#### Work to complete:
Below are entries to reproduce exactly, apart from their pictures.
(Provided records)
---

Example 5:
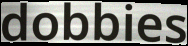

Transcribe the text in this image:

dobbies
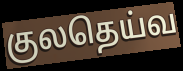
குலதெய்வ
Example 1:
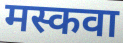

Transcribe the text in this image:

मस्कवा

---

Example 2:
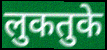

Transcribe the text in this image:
(End Provided records)
#### Written response:
---

Example 5:

Transcribe the text in this image:

dobbies
குலதெய்வ
Example 1:

Transcribe the text in this image:

मस्कवा

---

Example 2:

Transcribe the text in this image:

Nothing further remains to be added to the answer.